“Dalam setiap aksi terorisme, anak adalah korban sehingga masuk dalam kelompok rentan, sehingga perlu ada penanaman nilai-nilai Pancasila dan toleransi sejak usia dini untuk mencegah pengaruh paham radikal terorisme,” tutur Hesti, dalam sambutannya.
FKPT Jatim, menurut Hesti, siap mendorong guru dan pembimbing siswa agar mampu menjadi agen perdamaian, mengorganisir siswa dan siswi dan menumbuhkan kesadaran untuk bersama-sama melawan segala bentuk paham dan propaganda kelompok radikal terorisme. Setidaknya untuk lingkungan sekolah dan keluarga masing-masing.
“Salah satu bentuk kepedulian kita pada mereka adalah membelajarkan mereka sejak dini tentang kehidupan dan cinta tanah air,” tutur Hesti.
Menumbuhkan Sikap Mental
Perwakilan BNPT, Ahadi Wijayanto SE (Subkoordinator Tata Usaha Deputi Bidang Pencegahan, Perlindungan, dan Deradikalisasi), dalam sambutannya mengatakan, saat ini adalah waktu yang tepat untuk terus menumbuhkembangkan sikap, mental, perilaku, potensi, dan karakter positif pada anak.

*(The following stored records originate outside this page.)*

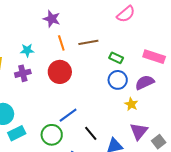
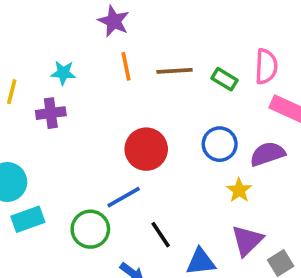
pink semicircle: (126, 14) -> (266, 66), moved, turned -54
green rectangle: (116, 58) -> (224, 79), moved
red circle: (60, 72) -> (146, 149), moved

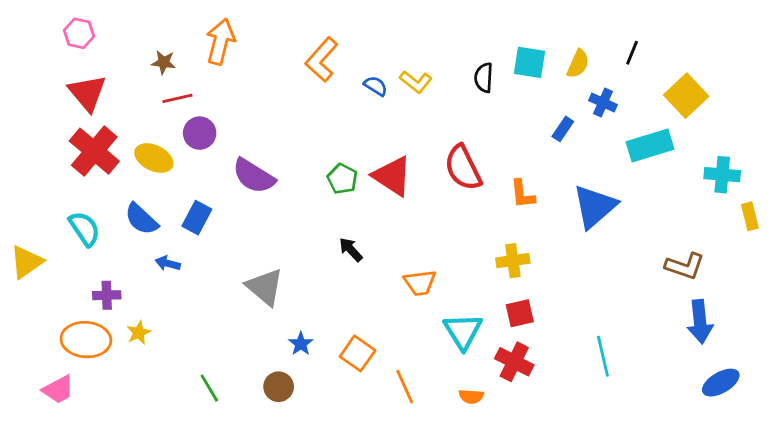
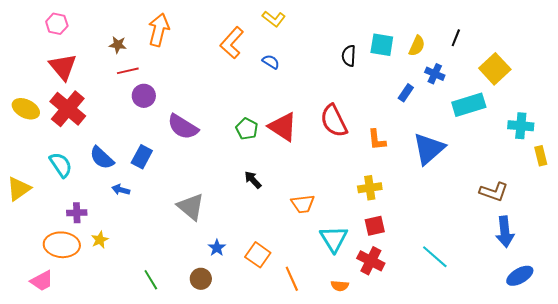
yellow L-shape: (416, 82) -> (274, 19), moved
yellow ellipse: (154, 158) -> (26, 109), moved
cyan line: (603, 356) -> (435, 257), turned -36

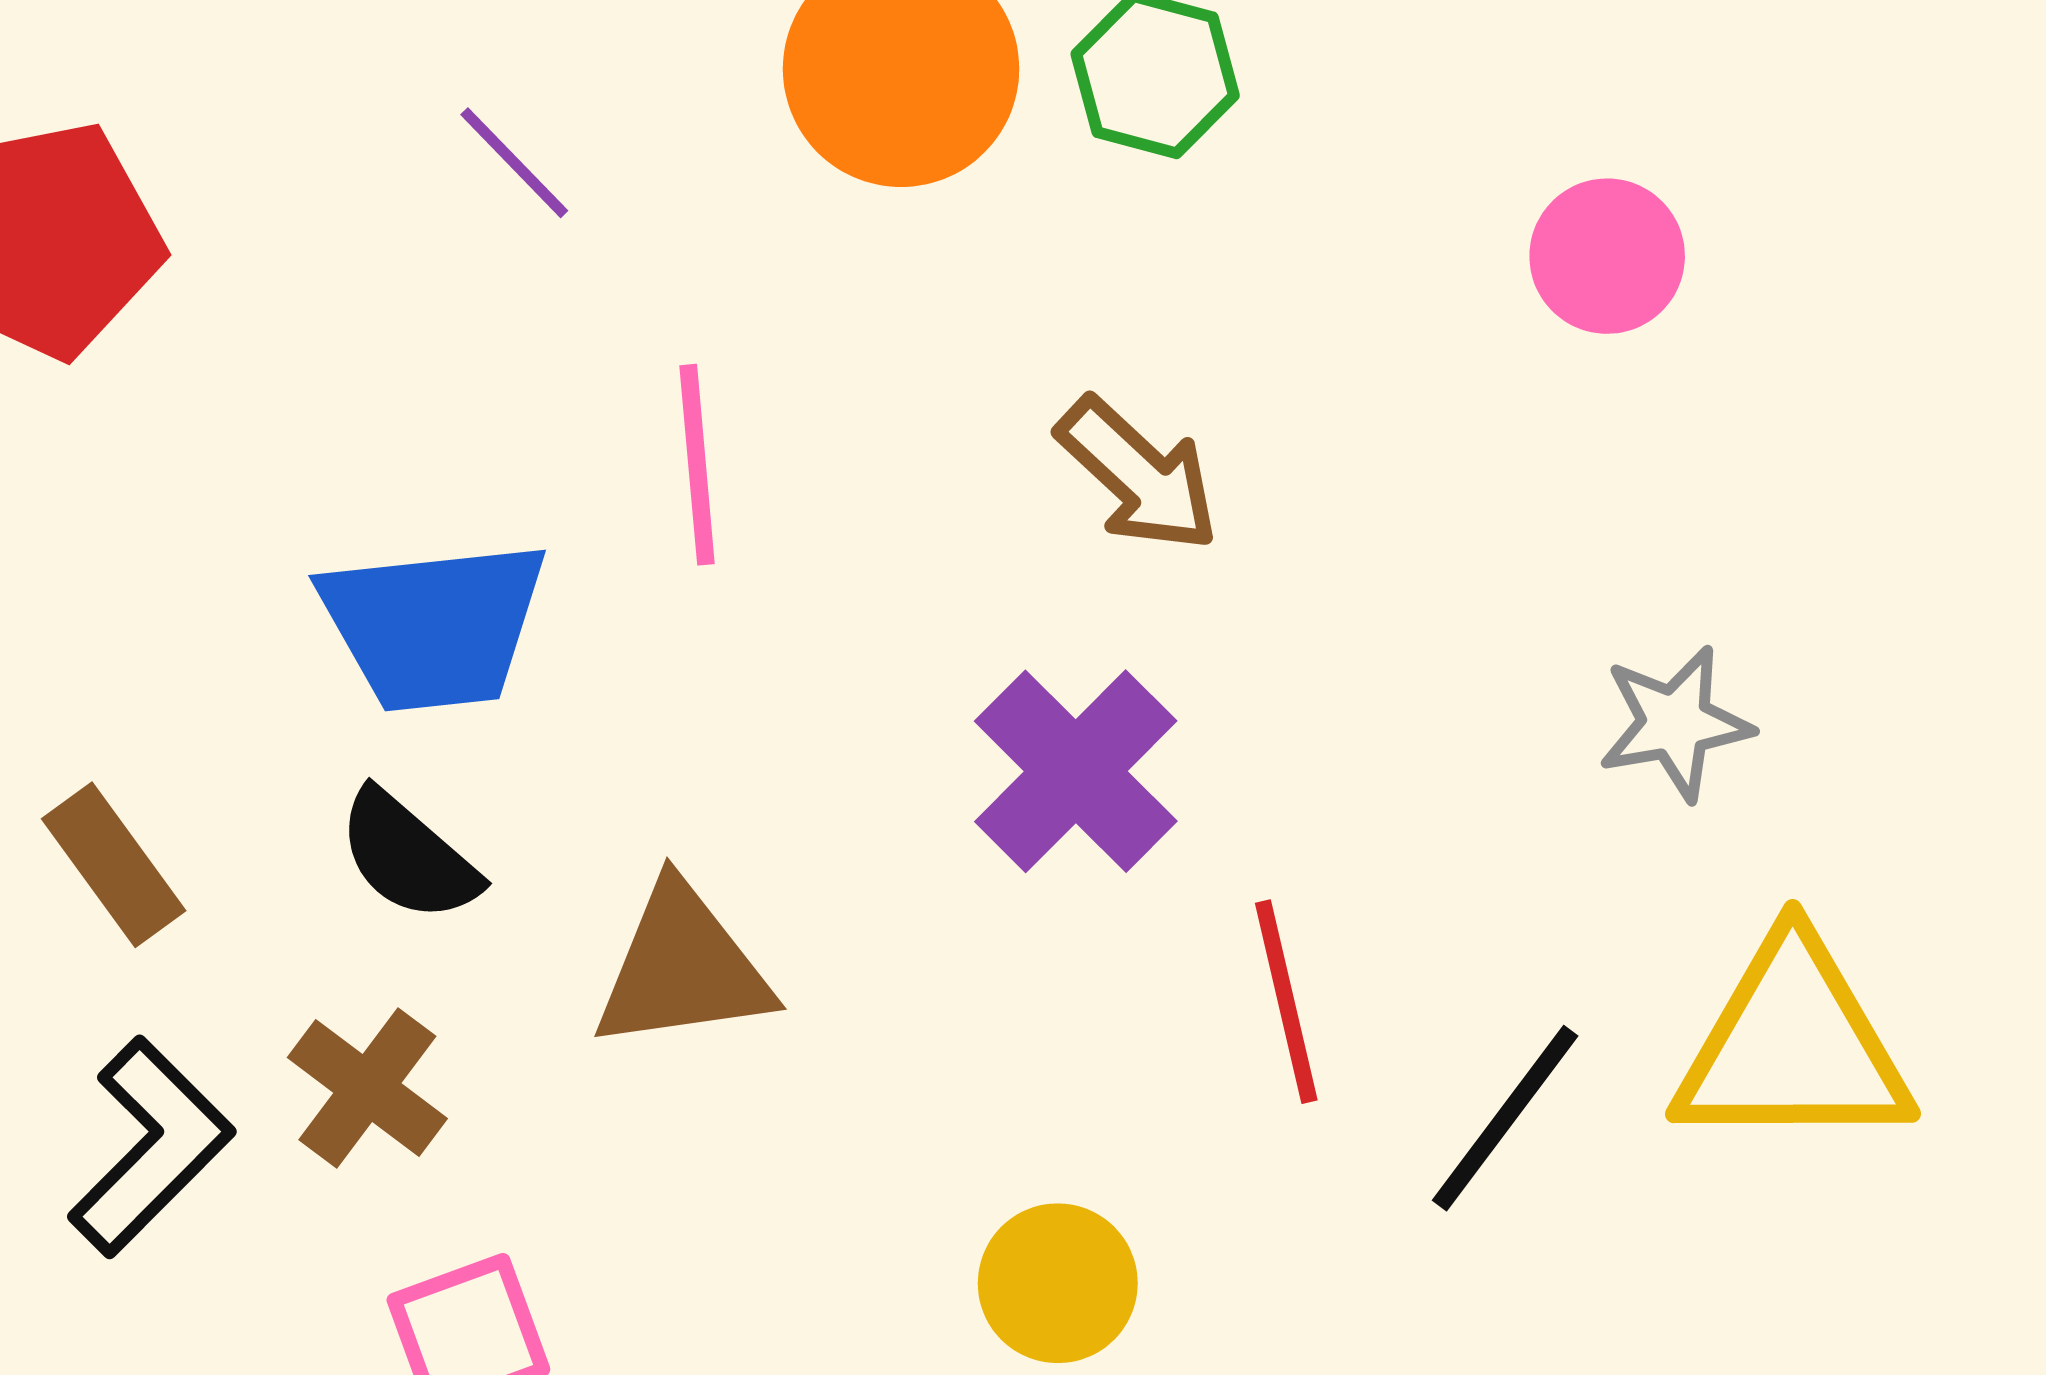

“Salah satu bentuk kepedulian kami kepada anak-anak adalah membelajarkan mereka sejak dini tentang kehidupan dan cinta tanah air,” tuturnya.
Sementara itu, Kepala Bidang Perempuan dan Anak FKPT Jatim, Dra Hj Faridatul Hanum MKom menjelaskan, anak Indonesia adalah harapan bangsa. Anak Indonesia adalah kekayaan yang tak ternilai harganya. Mereka adalah aset besar bangsa yang besar kita.

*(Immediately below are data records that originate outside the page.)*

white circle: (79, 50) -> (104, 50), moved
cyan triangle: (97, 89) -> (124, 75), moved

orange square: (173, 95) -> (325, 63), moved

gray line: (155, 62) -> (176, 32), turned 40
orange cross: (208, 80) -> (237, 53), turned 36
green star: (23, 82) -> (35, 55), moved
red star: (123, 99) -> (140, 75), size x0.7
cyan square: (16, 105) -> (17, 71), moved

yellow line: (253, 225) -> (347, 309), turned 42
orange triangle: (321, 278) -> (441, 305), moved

Dijelaskannya, terkait isu apapun akan berdampak pada anak. Salah satunya adalah radikalisme dan terorisme. Anak dapat dilibatkan dalam isu terorisme mengingat aksi terorisme mulai mengincar generasi muda khususnya milenial dan Gen Z.
“Berdasarkan hasil penelitian dilakukan BNPT, beberapa tahun terakhir, Indeks Potensi Radikalisme cenderung lebih tinggi di kalangan perempuan, urban, generasi muda (genZ dan milenial).
“Pada gen Z mencapai 12.7, pada milenial mencapai 12.4, pada mereka yang mencari konten keagamaan di internet mencapai 12.6 dan mereka yang menyebar konten keagamaan mencapai 13.3. “Artinya entitas ini harus diwaspadai dan terus menjadi sasaran utama dalam melakukan kontra radikalisme dan peningkatan daya tangkal, karena mereka cukup rentan terhadap terpaan radikalisme,” tutur Faridatul Hanum, yang juga aktivis PW Muslimat NU Jawa Timur.
“Dalam aksi terorisme, anak adalah korban sehingga masuk dalam kelompok rentan. Dengan demikian, kami melihat anak justru dapat dilibatkan sebagai agen perubahan untuk mengajak dan melakukan edukasi kepada teman sebayanya agar tidak terpapar paham radikalisme dan mencegah aksi terorisme,” tambahnya.